Like so much of Norman Finkelstein's poetry, like so much that is either Jewish or poetry, this selection from Track invites commentary.
"First night / first light," it begins: an easy, almost inevitable rhyme in English, although not (say) in Hebrew, and thus perhaps a mark of the poem's diasporic nature. A rhyme across opposition, as though night inevitably produces, leads to light: a hopeful implication, surely. An echo, on reflection, of Genesis: and there was evening, and there was morning: one [or, the first] day. I've never thought of this holiday having any particular echo of creation in it, but evidently it does, or does now.
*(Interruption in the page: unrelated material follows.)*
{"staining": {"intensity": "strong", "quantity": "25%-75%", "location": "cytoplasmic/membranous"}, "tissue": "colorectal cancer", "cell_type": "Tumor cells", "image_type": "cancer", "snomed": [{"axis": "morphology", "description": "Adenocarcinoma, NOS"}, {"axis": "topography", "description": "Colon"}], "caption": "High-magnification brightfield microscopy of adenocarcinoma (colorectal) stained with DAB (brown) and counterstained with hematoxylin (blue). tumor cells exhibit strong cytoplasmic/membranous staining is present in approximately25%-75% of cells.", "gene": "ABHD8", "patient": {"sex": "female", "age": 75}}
"First night / first light / a gift": lovely how the silent "g" in the first two lines now steps into the consonantal spotlight. The pairing of night and light could be the gift, or the light as a riposte to the night. R. Cohen says: "there is a crack, a crack in everything / that's how the light gets in."
"First light / a gift / to the": to what? to whom? Grammatical suspense hints at a pun: "to the" as "to thee."
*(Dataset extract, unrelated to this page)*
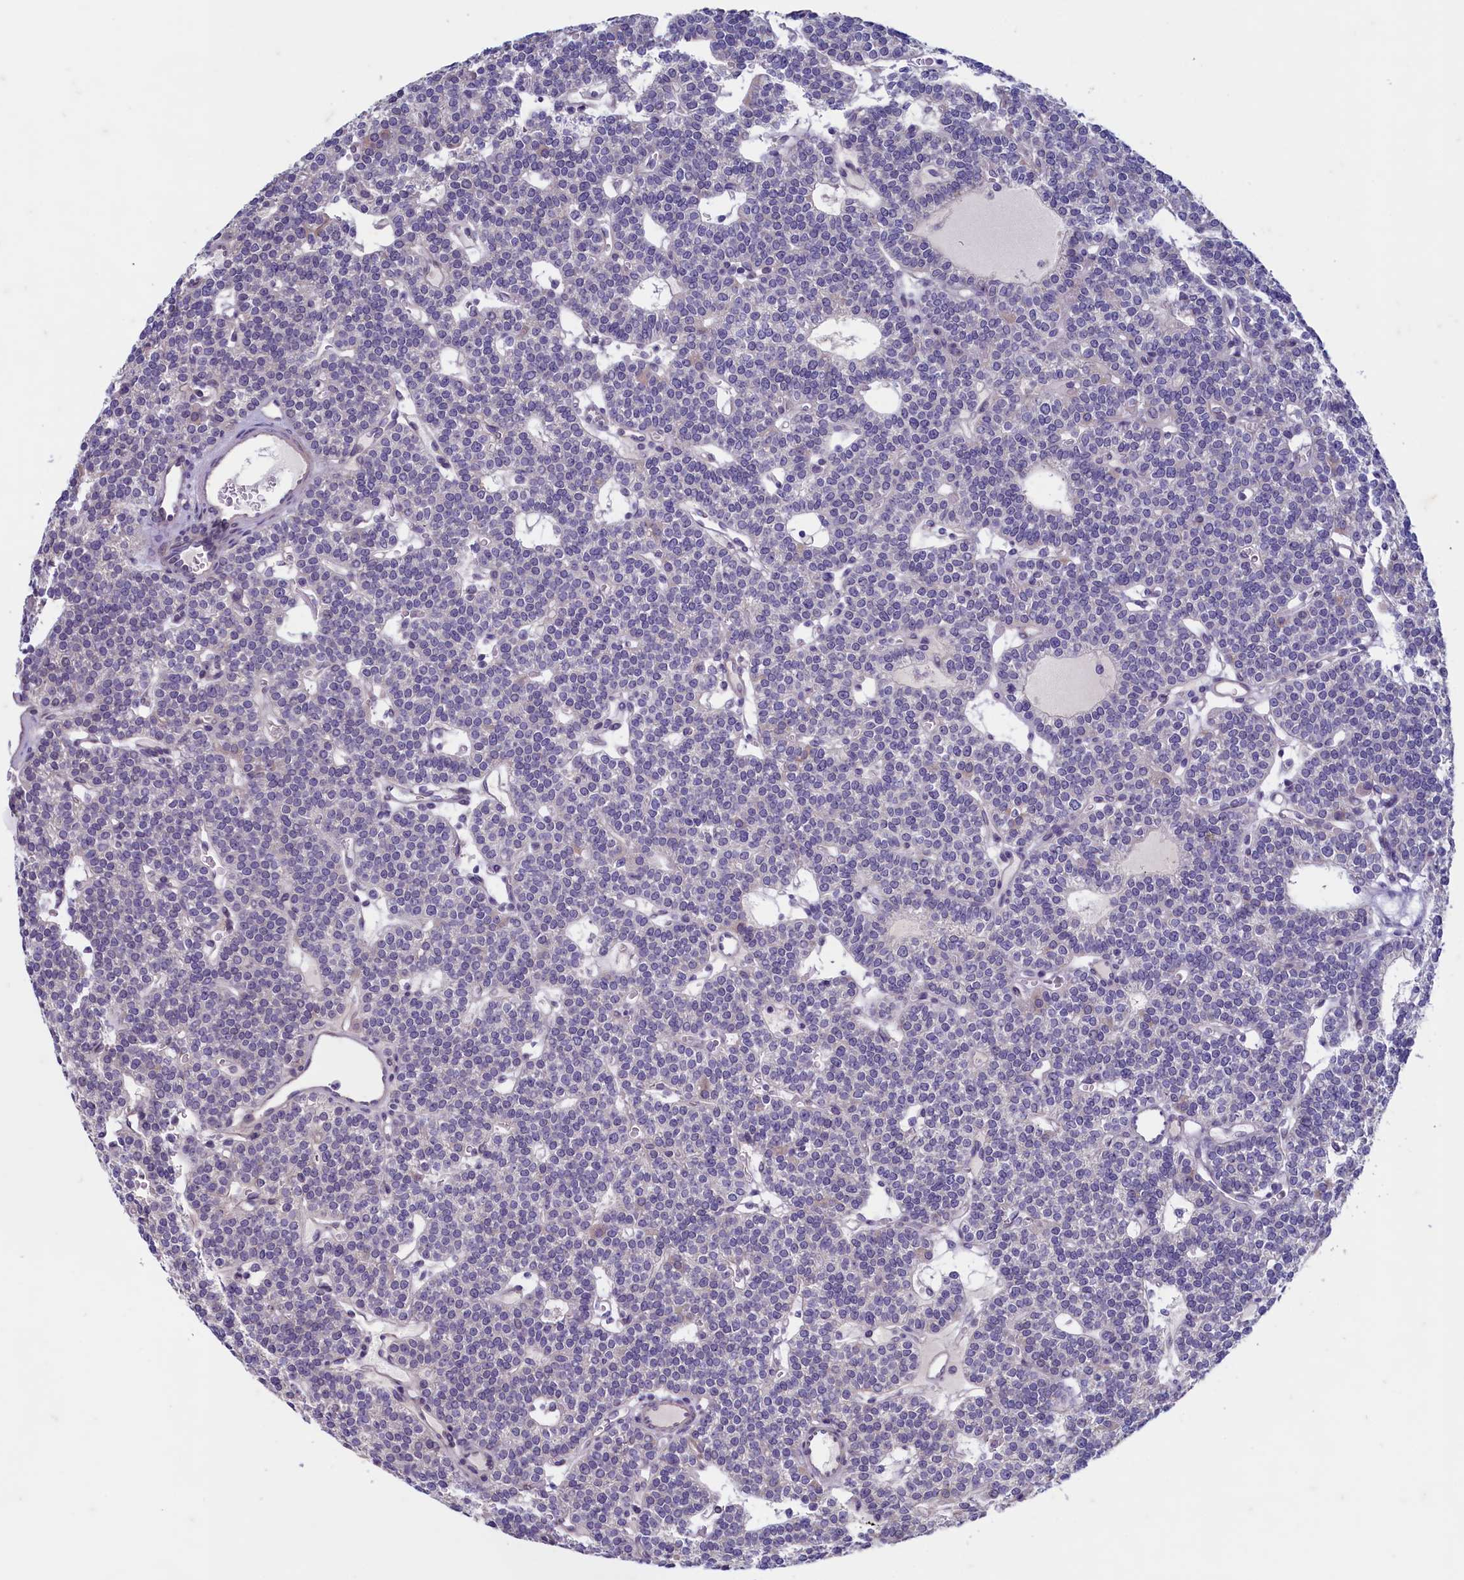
{"staining": {"intensity": "weak", "quantity": "25%-75%", "location": "cytoplasmic/membranous"}, "tissue": "parathyroid gland", "cell_type": "Glandular cells", "image_type": "normal", "snomed": [{"axis": "morphology", "description": "Normal tissue, NOS"}, {"axis": "topography", "description": "Parathyroid gland"}], "caption": "Immunohistochemistry (IHC) photomicrograph of benign human parathyroid gland stained for a protein (brown), which exhibits low levels of weak cytoplasmic/membranous positivity in approximately 25%-75% of glandular cells.", "gene": "MAP1LC3A", "patient": {"sex": "male", "age": 83}}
"A gift / to the / shammes": Finkelstein's freeze-frame lineation reminds us that there is a light before the first light of Hannukah, an ohr kadmon, if you will: the light that lights the shammes, which then lights everything else. A poem about inspiration, then? R. Stevens: "We say, 'God and the imagination are one.' / How high that highest candle lights the dark." Every previous line has had two syllables divided into two words; this, two in one, as though that equation, that illumination, had been achieved. "Shammes" is an awkward word, a break from the diction of the first three lines, an interpolation from the Yiddish, and the Hebrew before that: a beadle, a sexton, a servant. On this night, and indeed all through the holiday, the servant gets the first, unnoticed gift. (When they sing "Bo'i b'shalom,' the back-benchers stand in front.)
"Shammes": in it we see "shame" transfigured ("Lo tevoshi velo tikalemi..." / "V'lo nevosh, v'lo nikalem..."--is that right? quoted from memory), also "sham" ("if the fool would persist in his folly, he would become wise"). The poet here as servant alit, and able to pass on light.
More tomorrow, on stanza two. A present to you, Norman!